Work request:
Copy the entries word for word. Keep the pictures out.

======== Records provided

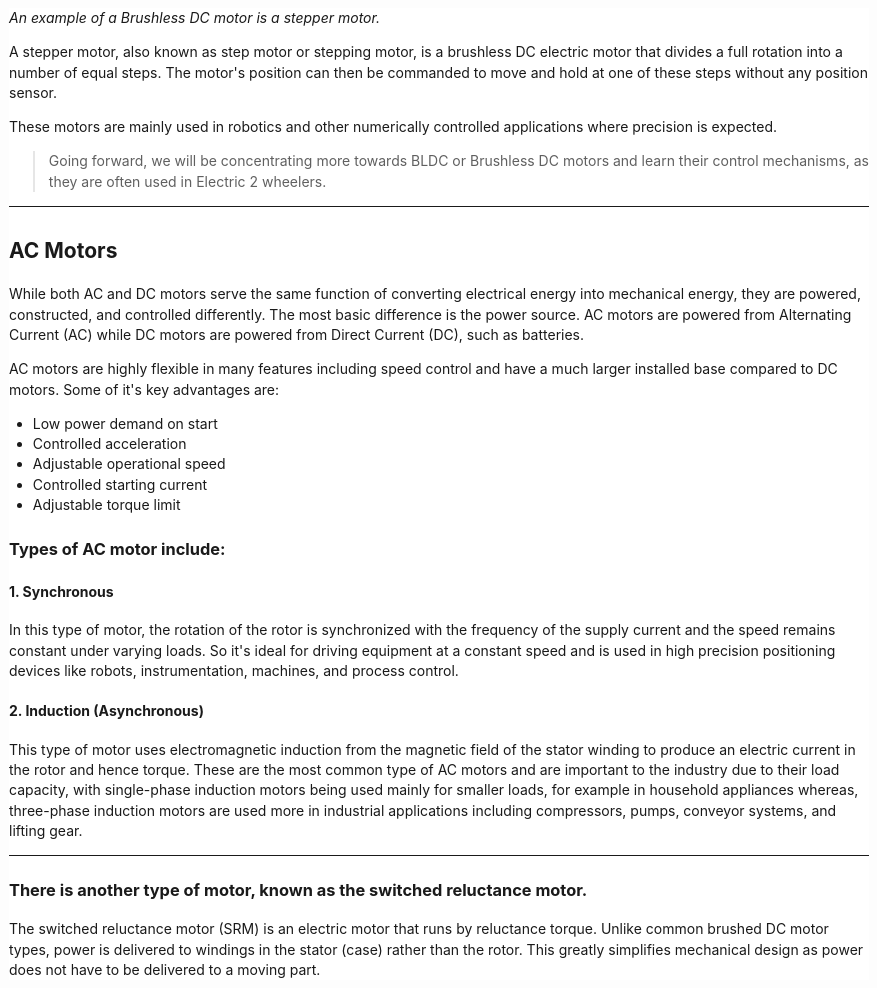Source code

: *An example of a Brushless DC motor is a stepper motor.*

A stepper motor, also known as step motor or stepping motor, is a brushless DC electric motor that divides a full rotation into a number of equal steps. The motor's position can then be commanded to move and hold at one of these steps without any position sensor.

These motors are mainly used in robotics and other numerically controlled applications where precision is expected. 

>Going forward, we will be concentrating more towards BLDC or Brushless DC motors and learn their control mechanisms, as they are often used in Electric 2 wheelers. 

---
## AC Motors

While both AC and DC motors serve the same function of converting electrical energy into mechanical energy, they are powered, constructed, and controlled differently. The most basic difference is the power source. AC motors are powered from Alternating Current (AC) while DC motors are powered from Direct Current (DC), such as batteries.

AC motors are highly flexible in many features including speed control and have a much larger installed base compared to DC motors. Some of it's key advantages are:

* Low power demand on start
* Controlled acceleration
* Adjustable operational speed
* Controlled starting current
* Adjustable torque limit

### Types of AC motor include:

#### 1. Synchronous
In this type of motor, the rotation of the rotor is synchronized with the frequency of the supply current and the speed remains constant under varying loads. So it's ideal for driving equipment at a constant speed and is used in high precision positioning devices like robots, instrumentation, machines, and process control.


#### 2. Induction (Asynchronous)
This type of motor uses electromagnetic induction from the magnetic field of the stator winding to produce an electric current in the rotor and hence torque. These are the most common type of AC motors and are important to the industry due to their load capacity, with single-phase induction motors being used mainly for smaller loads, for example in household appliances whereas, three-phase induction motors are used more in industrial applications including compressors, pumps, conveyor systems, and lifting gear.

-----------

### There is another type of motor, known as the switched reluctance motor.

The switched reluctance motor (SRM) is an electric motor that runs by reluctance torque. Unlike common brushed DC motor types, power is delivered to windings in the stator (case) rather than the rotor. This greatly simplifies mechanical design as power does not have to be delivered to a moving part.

================

Result of the exercise:
Source code

: *An example of a Brushless DC motor is a stepper motor.*

A stepper motor, also known as step motor or stepping motor, is a brushless DC electric motor that divides a full rotation into a number of equal steps. The motor's position can then be commanded to move and hold at one of these steps without any position sensor.

These motors are mainly used in robotics and other numerically controlled applications where precision is expected. 

>Going forward, we will be concentrating more towards BLDC or Brushless DC motors and learn their control mechanisms, as they are often used in Electric 2 wheelers. 

---
## AC Motors

While both AC and DC motors serve the same function of converting electrical energy into mechanical energy, they are powered, constructed, and controlled differently. The most basic difference is the power source. AC motors are powered from Alternating Current (AC) while DC motors are powered from Direct Current (DC), such as batteries.

AC motors are highly flexible in many features including speed control and have a much larger installed base compared to DC motors. Some of it's key advantages are:

* Low power demand on start
* Controlled acceleration
* Adjustable operational speed
* Controlled starting current
* Adjustable torque limit

### Types of AC motor include:

#### 1. Synchronous
In this type of motor, the rotation of the rotor is synchronized with the frequency of the supply current and the speed remains constant under varying loads. So it's ideal for driving equipment at a constant speed and is used in high precision positioning devices like robots, instrumentation, machines, and process control.


#### 2. Induction (Asynchronous)
This type of motor uses electromagnetic induction from the magnetic field of the stator winding to produce an electric current in the rotor and hence torque. These are the most common type of AC motors and are important to the industry due to their load capacity, with single-phase induction motors being used mainly for smaller loads, for example in household appliances whereas, three-phase induction motors are used more in industrial applications including compressors, pumps, conveyor systems, and lifting gear.

-----------

### There is another type of motor, known as the switched reluctance motor.

The switched reluctance motor (SRM) is an electric motor that runs by reluctance torque. Unlike common brushed DC motor types, power is delivered to windings in the stator (case) rather than the rotor. This greatly simplifies mechanical design as power does not have to be delivered to a moving part.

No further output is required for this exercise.